At S-Net, having a reliable & secure telecom solution is our top priority. As a provider of high bandwidth fiber Internet and complete cloud phone solutions, we have to have many layers of security built into our infrastructure. These layers of security help us detect and prevent potential toll fraud, service abuse, and user-controlled service administration. Read this document to understand the full details of S-Net’s security model.
Multi-Level Security Service
Our security model is setup with multiple levels that places S-Net’s security on every aspect of our telecom solutions. We have staff working full-time to monitor the security of our managed services and to prevent fraud. Using the telecom industry’s best practices, our security program includes monitoring for anonymous calling that could become expensive toll fraud.
Some of our levels of security includes: security of the perimeter, security at the service installation level, SSL on all software & web applications, security at the T-1 data centers, and security at the cloud PBX system that the customer controls.
Customer Admin Security
All S-Net customers have administrative login’s to control and manage their cloud PBX users & settings. Customers have the ability to setup multiple admins with different permission levels to manage their phone system.
Some of the controllable admin settings include: managing user extensions, security PINs, local & International calling privileges, user permission levels, blocking inbound caller ID’s, and reviewing call history & messages.
Customer Application Security
S-Net places all customer data in logically segmented application databases specific for each customer. All customer PINs are then stored in individual source Hash (es).
Phone Transmission Security
We use SSLv3/TLSv1 in order to encrypt web-based session traffic.
Network And Infrastructure Security
S-Nets network and application perimeter is protected with firewalls and session border controllers. Administrative access requires authentication through a VPN gateway, then authenticating to a local infrastructure system. Authorized employees are given access to the production environment. Technology tiers include system logs, fraud analytics and intrusion-detection systems. Operational processes include system and service-level monitoring, system hardware, change management and regular security scans.
Physical and Environmental Security
Our hosted services undergo SSAE-16 and/or ISO 27001 audits in our data centers. We have safeguards that will act as additional security and will minimize our risk of loss and service interruptions due to natural disasters and other catastrophic situations because of our large diverse geographic locations. Our centers share hosted facilities space with some of the worlds largest financial institutions and internet companies.

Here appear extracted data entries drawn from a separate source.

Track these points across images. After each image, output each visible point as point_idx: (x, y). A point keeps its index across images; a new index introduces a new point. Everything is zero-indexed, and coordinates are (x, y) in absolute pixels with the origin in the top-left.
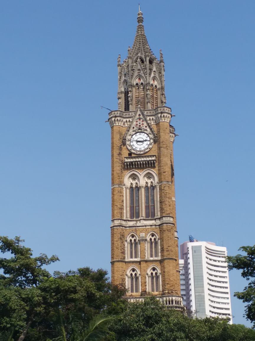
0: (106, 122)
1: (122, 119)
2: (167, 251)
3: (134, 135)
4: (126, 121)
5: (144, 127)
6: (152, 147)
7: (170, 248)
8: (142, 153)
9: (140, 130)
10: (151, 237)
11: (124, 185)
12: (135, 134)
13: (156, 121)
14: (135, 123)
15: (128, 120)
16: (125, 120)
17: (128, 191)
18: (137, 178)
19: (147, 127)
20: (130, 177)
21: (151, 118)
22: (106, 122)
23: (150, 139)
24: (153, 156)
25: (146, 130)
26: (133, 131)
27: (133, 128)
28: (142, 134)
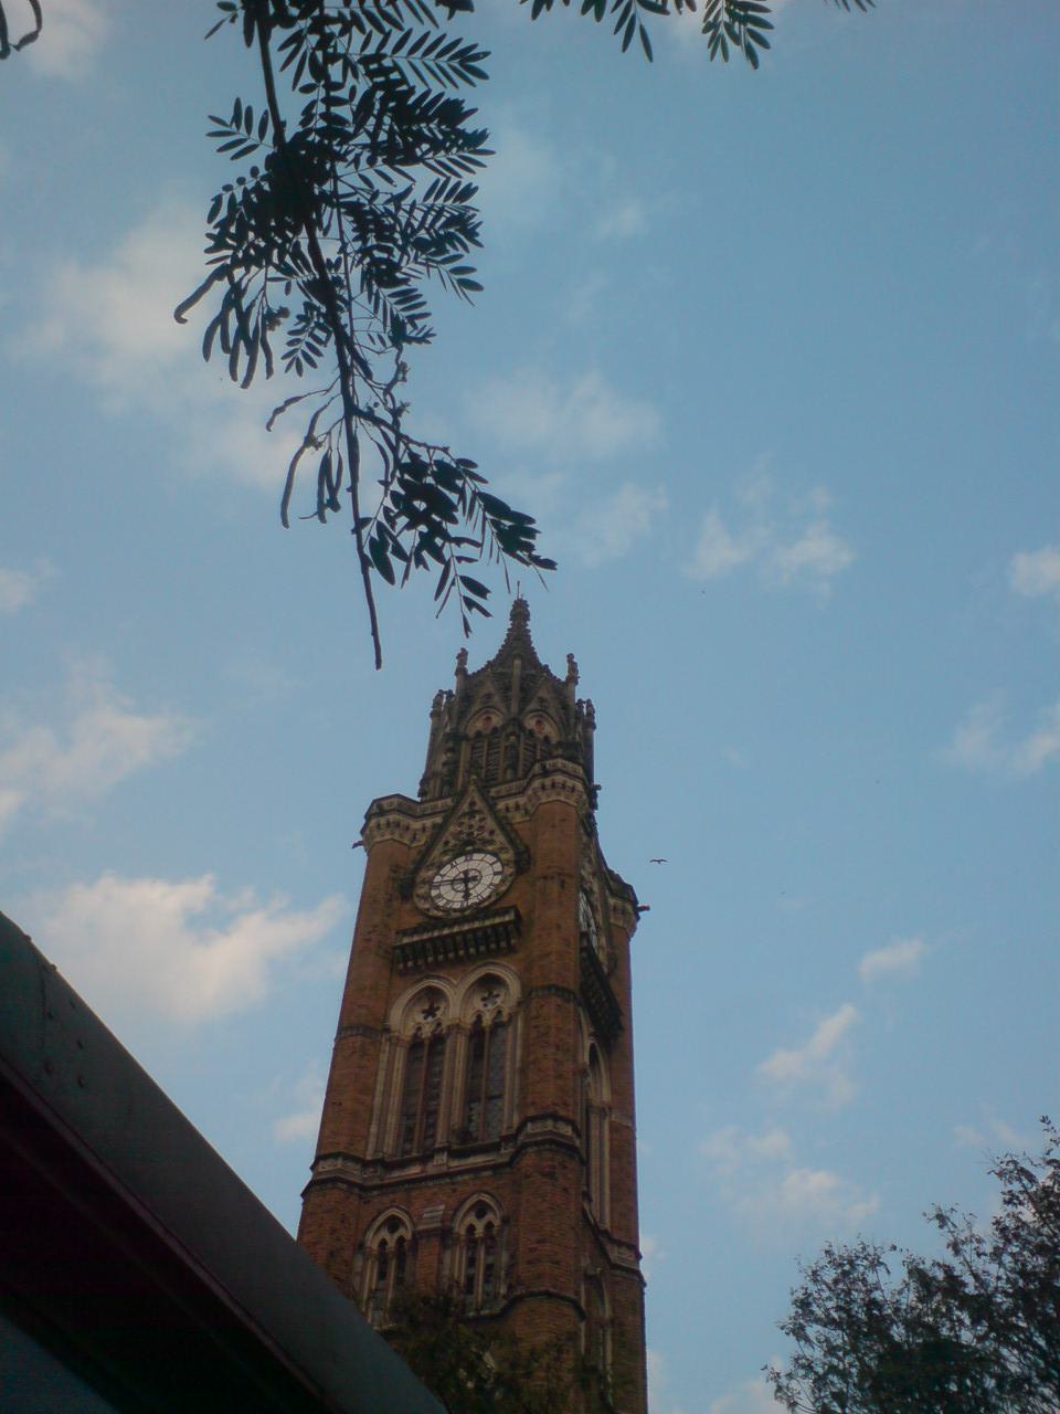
0: (355, 845)
1: (405, 820)
2: (529, 1262)
3: (449, 866)
4: (424, 829)
5: (486, 835)
6: (508, 891)
7: (548, 1246)
8: (467, 913)
9: (467, 847)
10: (471, 1219)
11: (387, 1030)
12: (449, 862)
13: (529, 807)
14: (452, 828)
15: (428, 822)
16: (416, 825)
17: (401, 1054)
18: (442, 1006)
19: (498, 831)
20: (417, 998)
21: (511, 802)
22: (355, 845)
23: (503, 865)
24: (506, 911)
25: (491, 842)
26: (445, 853)
27: (447, 843)
28: (476, 856)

S-Net services include multiple layers to detect and prevent toll fraud, including access control, detection controls, usage throttling, and customer-controlled settings to enable/disable international calling to approved destinations. In addition, our security department performs active monitoring to detect and notify customers of anomalous calling patterns on their account.

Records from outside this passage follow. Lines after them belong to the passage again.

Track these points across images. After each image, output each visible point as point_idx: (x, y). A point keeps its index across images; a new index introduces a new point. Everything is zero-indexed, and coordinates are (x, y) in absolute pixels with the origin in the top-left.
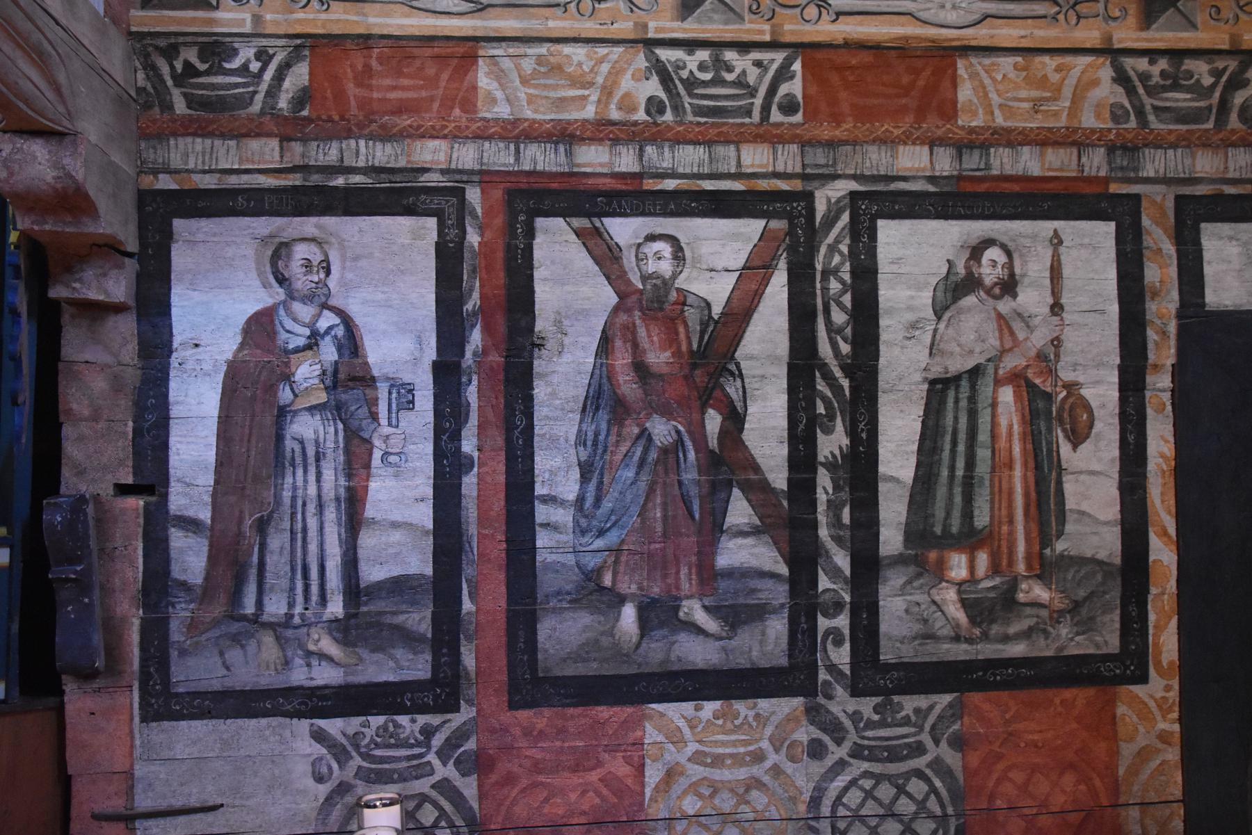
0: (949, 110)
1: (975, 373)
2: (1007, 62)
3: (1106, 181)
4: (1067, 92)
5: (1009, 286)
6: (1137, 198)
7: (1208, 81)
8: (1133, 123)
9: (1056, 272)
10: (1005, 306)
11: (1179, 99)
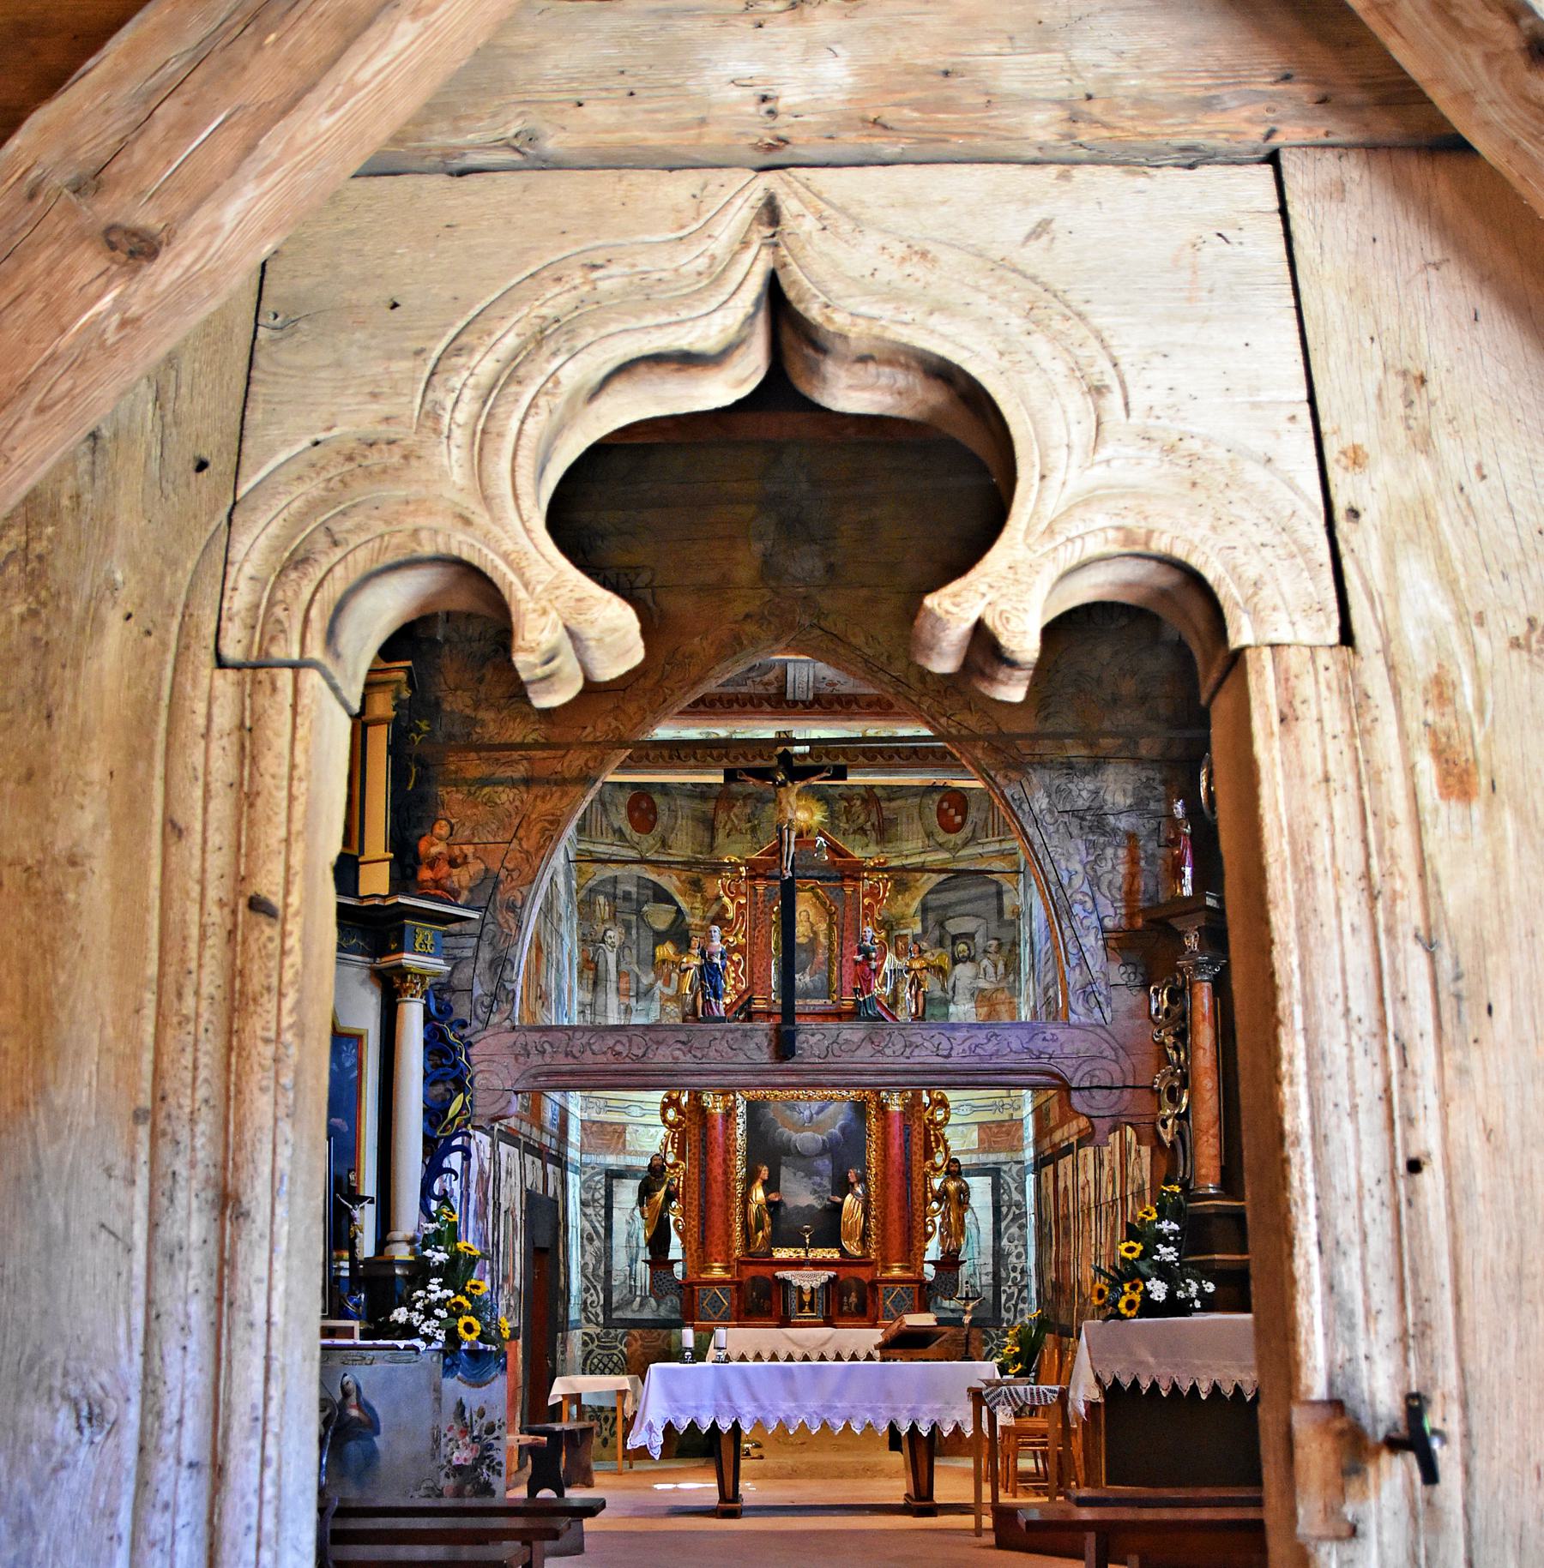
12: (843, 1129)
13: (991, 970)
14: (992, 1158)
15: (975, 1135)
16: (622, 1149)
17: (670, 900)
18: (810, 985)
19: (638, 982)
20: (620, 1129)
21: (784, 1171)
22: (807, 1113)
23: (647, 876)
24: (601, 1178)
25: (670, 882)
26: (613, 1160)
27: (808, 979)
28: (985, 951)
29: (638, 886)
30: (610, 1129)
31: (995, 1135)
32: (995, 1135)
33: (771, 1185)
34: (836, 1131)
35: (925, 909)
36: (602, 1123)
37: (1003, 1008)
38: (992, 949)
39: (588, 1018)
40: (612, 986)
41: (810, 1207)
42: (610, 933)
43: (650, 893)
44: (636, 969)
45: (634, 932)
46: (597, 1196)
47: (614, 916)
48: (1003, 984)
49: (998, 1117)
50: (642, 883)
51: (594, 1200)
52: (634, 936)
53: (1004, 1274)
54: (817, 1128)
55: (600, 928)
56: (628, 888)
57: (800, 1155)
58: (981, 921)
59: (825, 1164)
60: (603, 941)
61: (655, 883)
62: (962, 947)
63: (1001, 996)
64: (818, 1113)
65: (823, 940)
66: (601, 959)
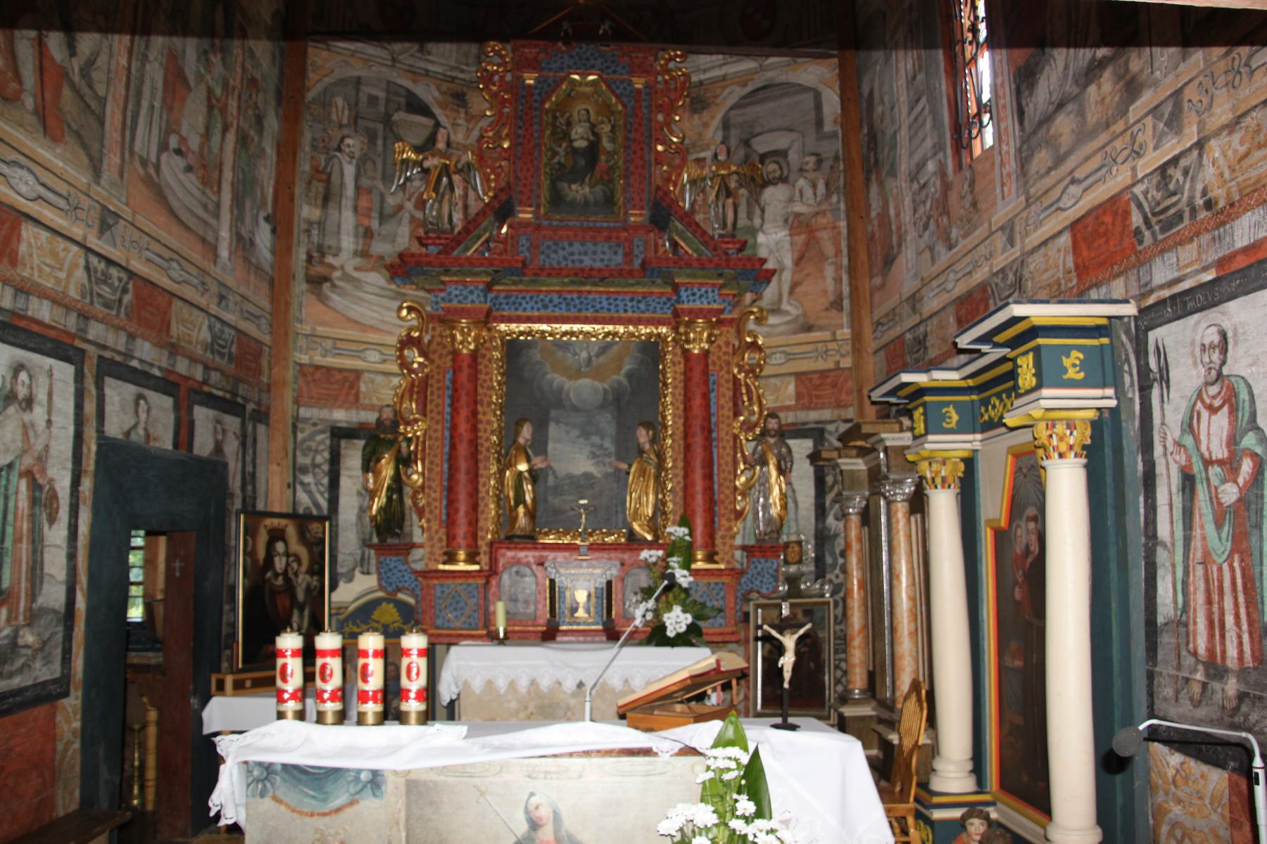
0: (14, 261)
1: (10, 466)
2: (45, 235)
3: (74, 336)
4: (66, 267)
5: (29, 403)
6: (83, 351)
7: (116, 284)
8: (87, 301)
9: (50, 395)
10: (27, 417)
11: (105, 291)
12: (630, 376)
13: (808, 192)
14: (813, 415)
15: (791, 388)
16: (354, 400)
17: (425, 111)
18: (591, 198)
19: (382, 201)
20: (352, 377)
21: (553, 430)
22: (584, 355)
23: (400, 81)
24: (324, 439)
25: (428, 93)
26: (341, 416)
27: (587, 189)
28: (801, 170)
29: (388, 92)
30: (338, 376)
31: (817, 387)
32: (817, 387)
33: (540, 445)
34: (621, 377)
35: (726, 125)
36: (329, 370)
37: (824, 235)
38: (811, 166)
39: (315, 239)
40: (347, 203)
41: (587, 476)
42: (349, 141)
43: (402, 100)
44: (381, 186)
45: (380, 142)
46: (319, 459)
47: (355, 119)
48: (824, 207)
49: (821, 365)
50: (391, 88)
51: (315, 466)
52: (380, 148)
53: (829, 560)
54: (597, 374)
55: (336, 134)
56: (374, 92)
57: (575, 409)
58: (794, 135)
59: (606, 421)
60: (339, 149)
61: (408, 91)
62: (772, 167)
63: (822, 221)
64: (598, 356)
65: (606, 144)
66: (336, 169)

S-Net’s service is designed to support failover conditions in case of emergency. Real-time replication between locations in the database with failover built into the service. We use primary and backup locations that remain online simultaneously, with a primary pod in active mode and we use a stand by mode in secondary pod. If a primary location is unavailable, the backup location will continue service. Our service is built with application redundancy infrastructure along with a geographically distributed redundancy so service can continue if one location is not available.